The study, its findings, and the way its authors chose to present those findings are not what I really want to look at in this entry, though. (Echidne has already covered those angles really well). No, what I want to look at is the imaginary scenario the study's authors set up for its participants: what they were asked to do, essentially, is evaluate a third (absent) person's suitability as a sexual partner based on one quick look.

It came up in the comments at Echidne's blog, and I agreed wholeheartedly, that this scenario resembles today's anonymous, superficial meat-market dating scene a lot more than it does the likely pattern of courting and mating behaviors that early humans would've shown. Early humans, like other primates and modern-day humans still living a hunting-and-gathering lifestyle, lived in small, close-knit bands, where you would probably have known the people you ended up having sex with for quite a long time before you had sex with them. Accordingly, things like waist-hip ratio, facial symmetry and whatnot would've been less important than, say, each partner's social and family ties (i.e., does she have sisters, aunts or a mother who would help out with childcare? Do these aforementioned relatives *like* the prospective mate? What about his relatives? How does he get along with the other men in the tribe? Is he a social asset or liability?) or lack thereof.

This is another of the weird things I've noticed about much of evolutionary psychology --- it seems to be less a historical science (like paleontology or archaeology) and more an extended thought-experiment in What Human Nature Would Be Like If It Weren't for All This Pesky Civilization Crap.
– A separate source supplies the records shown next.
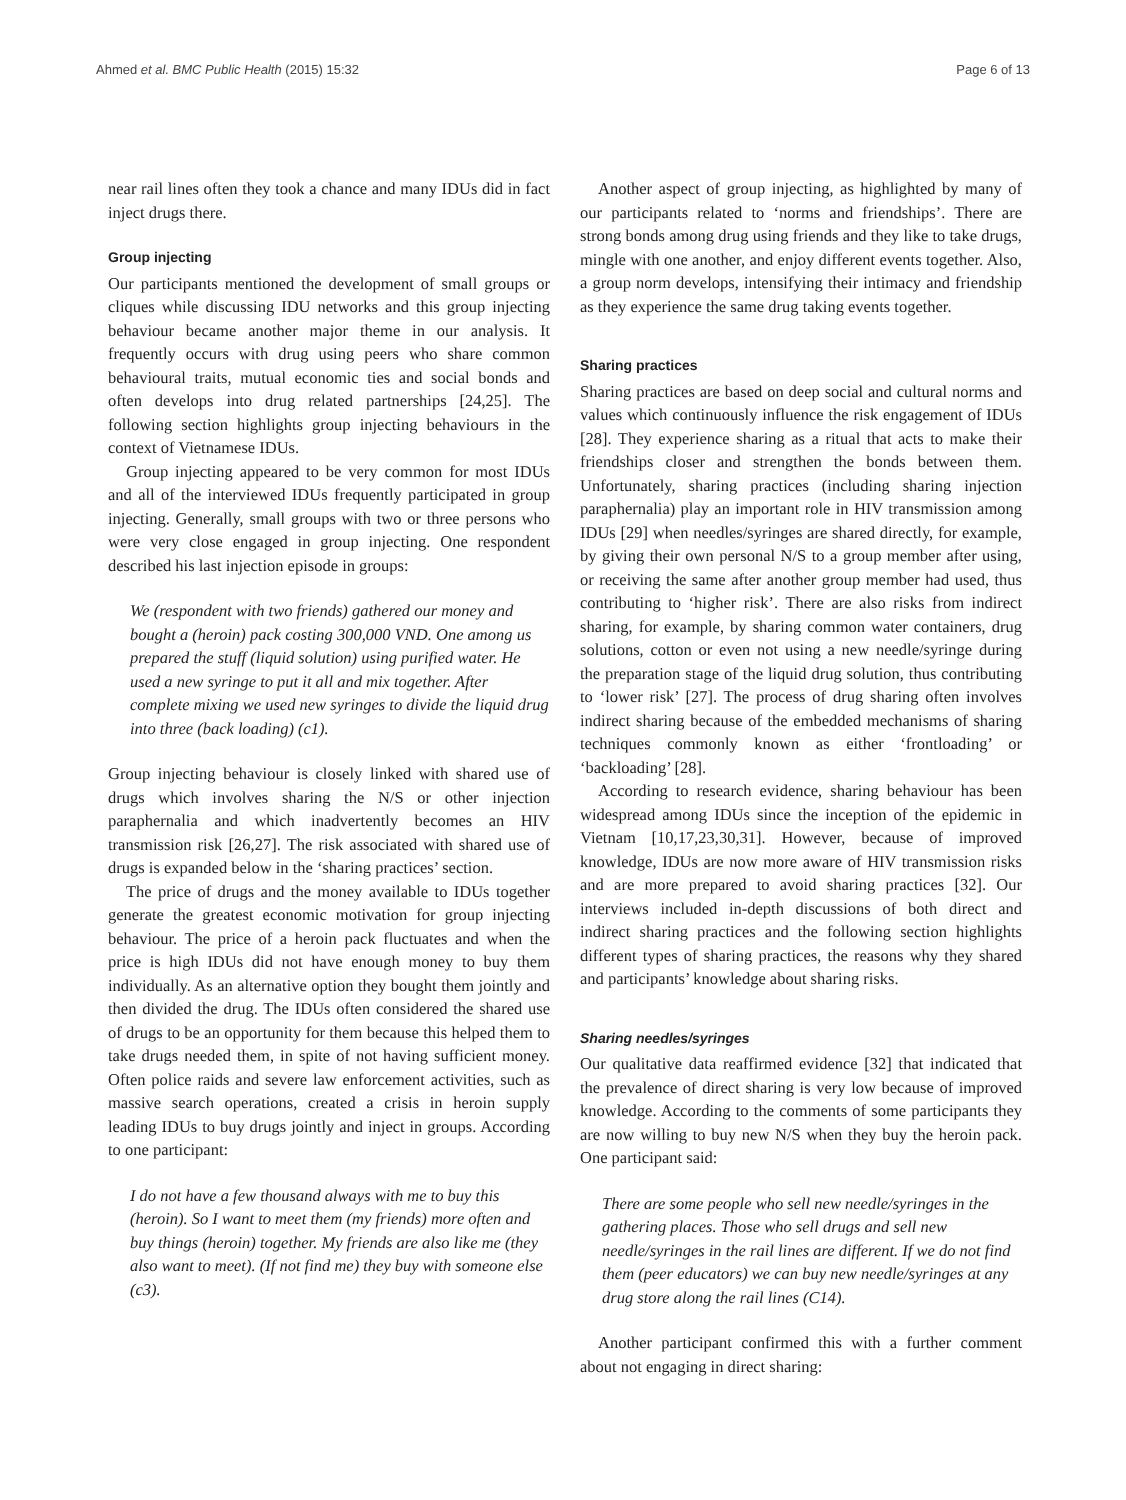Ahmed et al. BMC Public Health (2015) 15:32 Page 6 of 13
near rail lines often they took a chance and many IDUs did in fact inject drugs there.
Group injecting
Our participants mentioned the development of small groups or cliques while discussing IDU networks and this group injecting behaviour became another major theme in our analysis. It frequently occurs with drug using peers who share common behavioural traits, mutual economic ties and social bonds and often develops into drug related partnerships [24,25]. The following section highlights group injecting behaviours in the context of Vietnamese IDUs.
Group injecting appeared to be very common for most IDUs and all of the interviewed IDUs frequently participated in group injecting. Generally, small groups with two or three persons who were very close engaged in group injecting. One respondent described his last injection episode in groups:
We (respondent with two friends) gathered our money and bought a (heroin) pack costing 300,000 VND. One among us prepared the stuff (liquid solution) using purified water. He used a new syringe to put it all and mix together. After complete mixing we used new syringes to divide the liquid drug into three (back loading) (c1).
Group injecting behaviour is closely linked with shared use of drugs which involves sharing the N/S or other injection paraphernalia and which inadvertently becomes an HIV transmission risk [26,27]. The risk associated with shared use of drugs is expanded below in the ‘sharing practices’ section.
The price of drugs and the money available to IDUs together generate the greatest economic motivation for group injecting behaviour. The price of a heroin pack fluctuates and when the price is high IDUs did not have enough money to buy them individually. As an alternative option they bought them jointly and then divided the drug. The IDUs often considered the shared use of drugs to be an opportunity for them because this helped them to take drugs needed them, in spite of not having sufficient money. Often police raids and severe law enforcement activities, such as massive search operations, created a crisis in heroin supply leading IDUs to buy drugs jointly and inject in groups. According to one participant:
I do not have a few thousand always with me to buy this (heroin). So I want to meet them (my friends) more often and buy things (heroin) together. My friends are also like me (they also want to meet). (If not find me) they buy with someone else (c3).
Another aspect of group injecting, as highlighted by many of our participants related to ‘norms and friendships’. There are strong bonds among drug using friends and they like to take drugs, mingle with one another, and enjoy different events together. Also, a group norm develops, intensifying their intimacy and friendship as they experience the same drug taking events together.
Sharing practices
Sharing practices are based on deep social and cultural norms and values which continuously influence the risk engagement of IDUs [28]. They experience sharing as a ritual that acts to make their friendships closer and strengthen the bonds between them. Unfortunately, sharing practices (including sharing injection paraphernalia) play an important role in HIV transmission among IDUs [29] when needles/syringes are shared directly, for example, by giving their own personal N/S to a group member after using, or receiving the same after another group member had used, thus contributing to ‘higher risk’. There are also risks from indirect sharing, for example, by sharing common water containers, drug solutions, cotton or even not using a new needle/syringe during the preparation stage of the liquid drug solution, thus contributing to ‘lower risk’ [27]. The process of drug sharing often involves indirect sharing because of the embedded mechanisms of sharing techniques commonly known as either ‘frontloading’ or ‘backloading’ [28].
According to research evidence, sharing behaviour has been widespread among IDUs since the inception of the epidemic in Vietnam [10,17,23,30,31]. However, because of improved knowledge, IDUs are now more aware of HIV transmission risks and are more prepared to avoid sharing practices [32]. Our interviews included in-depth discussions of both direct and indirect sharing practices and the following section highlights different types of sharing practices, the reasons why they shared and participants’ knowledge about sharing risks.
Sharing needles/syringes
Our qualitative data reaffirmed evidence [32] that indicated that the prevalence of direct sharing is very low because of improved knowledge. According to the comments of some participants they are now willing to buy new N/S when they buy the heroin pack. One participant said:
There are some people who sell new needle/syringes in the gathering places. Those who sell drugs and sell new needle/syringes in the rail lines are different. If we do not find them (peer educators) we can buy new needle/syringes at any drug store along the rail lines (C14).
Another participant confirmed this with a further comment about not engaging in direct sharing: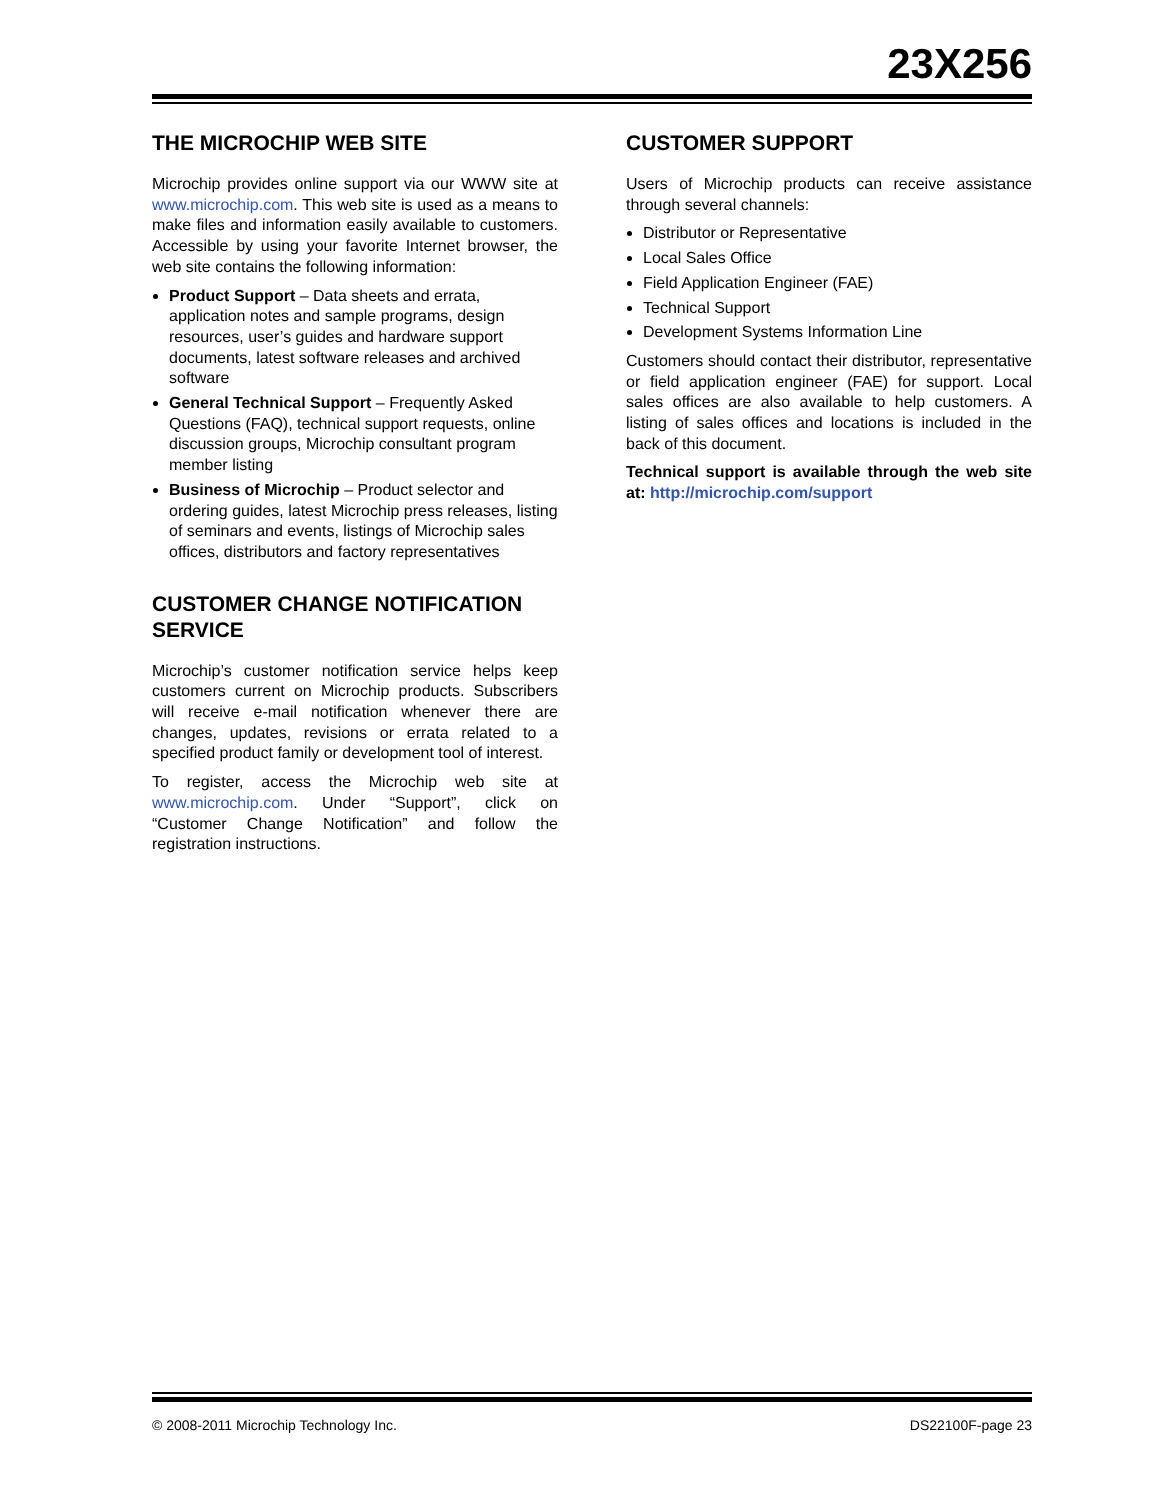23X256
THE MICROCHIP WEB SITE
Microchip provides online support via our WWW site at www.microchip.com. This web site is used as a means to make files and information easily available to customers. Accessible by using your favorite Internet browser, the web site contains the following information:
Product Support – Data sheets and errata, application notes and sample programs, design resources, user’s guides and hardware support documents, latest software releases and archived software
General Technical Support – Frequently Asked Questions (FAQ), technical support requests, online discussion groups, Microchip consultant program member listing
Business of Microchip – Product selector and ordering guides, latest Microchip press releases, listing of seminars and events, listings of Microchip sales offices, distributors and factory representatives
CUSTOMER CHANGE NOTIFICATION SERVICE
Microchip’s customer notification service helps keep customers current on Microchip products. Subscribers will receive e-mail notification whenever there are changes, updates, revisions or errata related to a specified product family or development tool of interest.
To register, access the Microchip web site at www.microchip.com. Under “Support”, click on “Customer Change Notification” and follow the registration instructions.
CUSTOMER SUPPORT
Users of Microchip products can receive assistance through several channels:
Distributor or Representative
Local Sales Office
Field Application Engineer (FAE)
Technical Support
Development Systems Information Line
Customers should contact their distributor, representative or field application engineer (FAE) for support. Local sales offices are also available to help customers. A listing of sales offices and locations is included in the back of this document.
Technical support is available through the web site at: http://microchip.com/support
© 2008-2011 Microchip Technology Inc. DS22100F-page 23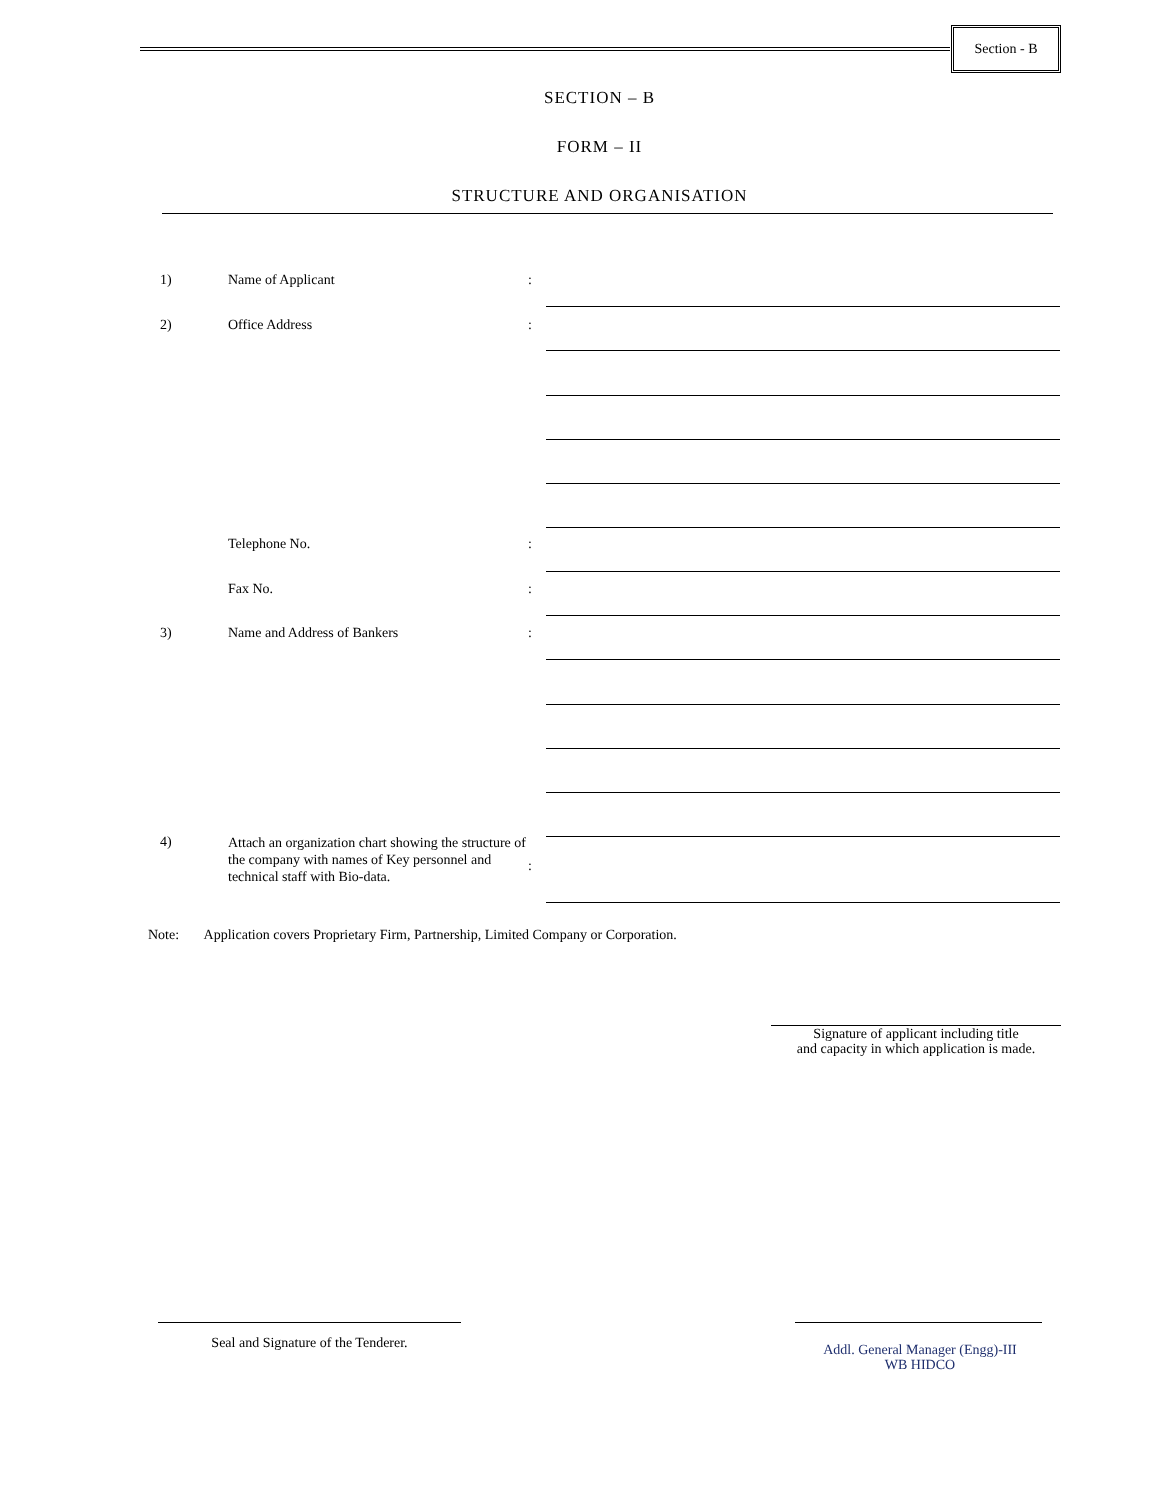Section - B
SECTION – B
FORM – II
STRUCTURE AND ORGANISATION
1) Name of Applicant:
2) Office Address:
Telephone No.:
Fax No.:
3) Name and Address of Bankers:
4) Attach an organization chart showing the structure of the company with names of Key personnel and technical staff with Bio-data.:
Note: Application covers Proprietary Firm, Partnership, Limited Company or Corporation.
Signature of applicant including title
and capacity in which application is made.
Seal and Signature of the Tenderer.
Addl. General Manager (Engg)-III
WB HIDCO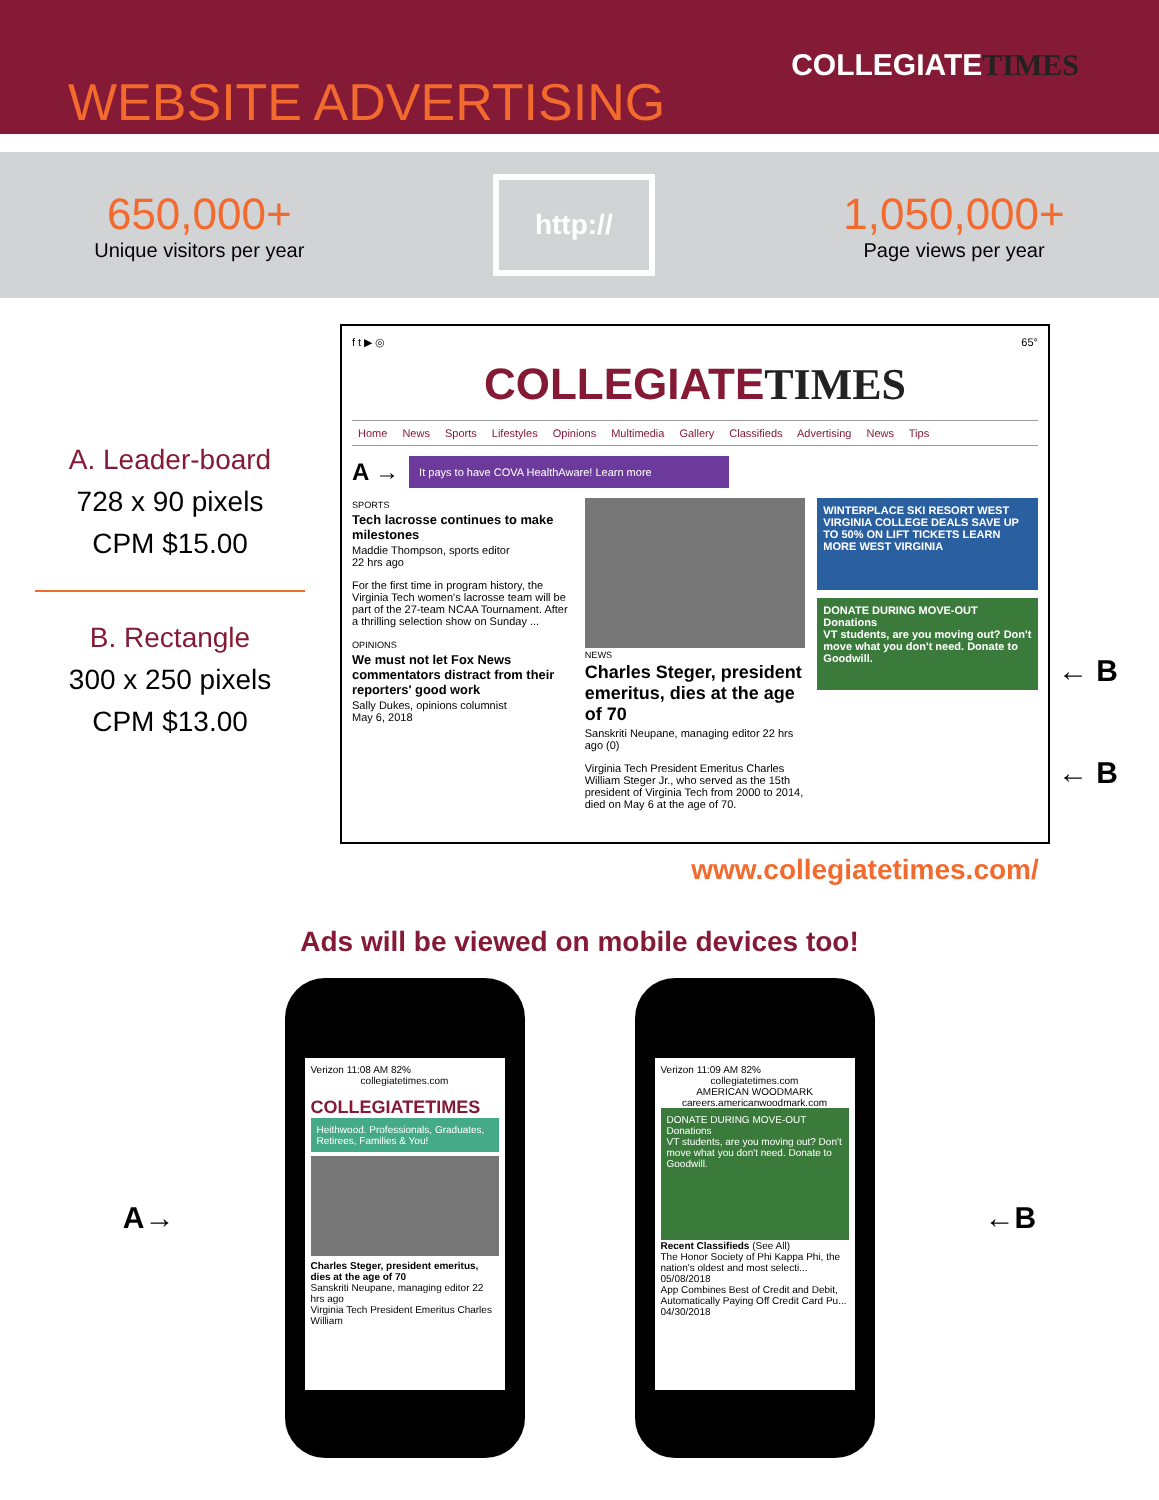WEBSITE ADVERTISING
COLLEGIATETIMES
650,000+
Unique visitors per year
http://
1,050,000+
Page views per year
A. Leader-board
728 x 90 pixels
CPM $15.00
B. Rectangle
300 x 250 pixels
CPM $13.00
f t ▶ ◎ 65°
COLLEGIATETIMES
Home News Sports Lifestyles Opinions Multimedia Gallery Classifieds Advertising News Tips
A →
It pays to have COVA HealthAware! Learn more
SPORTS
Tech lacrosse continues to make milestones
Maddie Thompson, sports editor
22 hrs ago
For the first time in program history, the Virginia Tech women's lacrosse team will be part of the 27-team NCAA Tournament. After a thrilling selection show on Sunday ...
OPINIONS
We must not let Fox News commentators distract from their reporters' good work
Sally Dukes, opinions columnist
May 6, 2018
NEWS
Charles Steger, president emeritus, dies at the age of 70
Sanskriti Neupane, managing editor 22 hrs ago (0)
Virginia Tech President Emeritus Charles William Steger Jr., who served as the 15th president of Virginia Tech from 2000 to 2014, died on May 6 at the age of 70.
WINTERPLACE SKI RESORT WEST VIRGINIA COLLEGE DEALS SAVE UP TO 50% ON LIFT TICKETS LEARN MORE WEST VIRGINIA
DONATE DURING MOVE-OUT Donations
VT students, are you moving out? Don't move what you don't need. Donate to Goodwill.
www.collegiatetimes.com/
← B
← B
Ads will be viewed on mobile devices too!
A→
Verizon 11:08 AM 82%
collegiatetimes.com
COLLEGIATETIMES
Heithwood. Professionals, Graduates, Retirees, Families & You!
Charles Steger, president emeritus, dies at the age of 70
Sanskriti Neupane, managing editor 22 hrs ago
Virginia Tech President Emeritus Charles William
Verizon 11:09 AM 82%
collegiatetimes.com
AMERICAN WOODMARK
careers.americanwoodmark.com
DONATE DURING MOVE-OUT Donations
VT students, are you moving out? Don't move what you don't need. Donate to Goodwill.
Recent Classifieds (See All)
The Honor Society of Phi Kappa Phi, the nation's oldest and most selecti... 05/08/2018
App Combines Best of Credit and Debit, Automatically Paying Off Credit Card Pu... 04/30/2018
←B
The ev-psych model for heterosexual relationships seems to assume that the man and the woman are both relatively isolated: the woman depends solely on the man for support, for herself and her children; the man, while he is not correspondingly dependent on the woman, and is thought to be impregnating --- or trying to impregnate --- other women whenever the opportunity arises, his relations to other men resemble the Hobbesian state of "war of all against all." (Similarly, other women are invisible unless and until the man in the thought-experiment has sex with them).

This highly individualized, atomistic way of thinking about people is actually very new in the history of ideas, and notably it does not compute to modern-day people who actually live in extended-family communities.

*This experimental setup apparently poses a temptation for commentators to make "butterface" jokes. I am trying to resist this.

3 comments:

Adelaide Dupont said...

So evolutionary psychology is more like a future science?

Clay said...

I'm waiting for someone to do a test of desirability based on the "triangle ratios", (the triangles being formed by the, um, obvious reference points). It has to do with long-waisted vs short-waisted women. I think it would be interesting.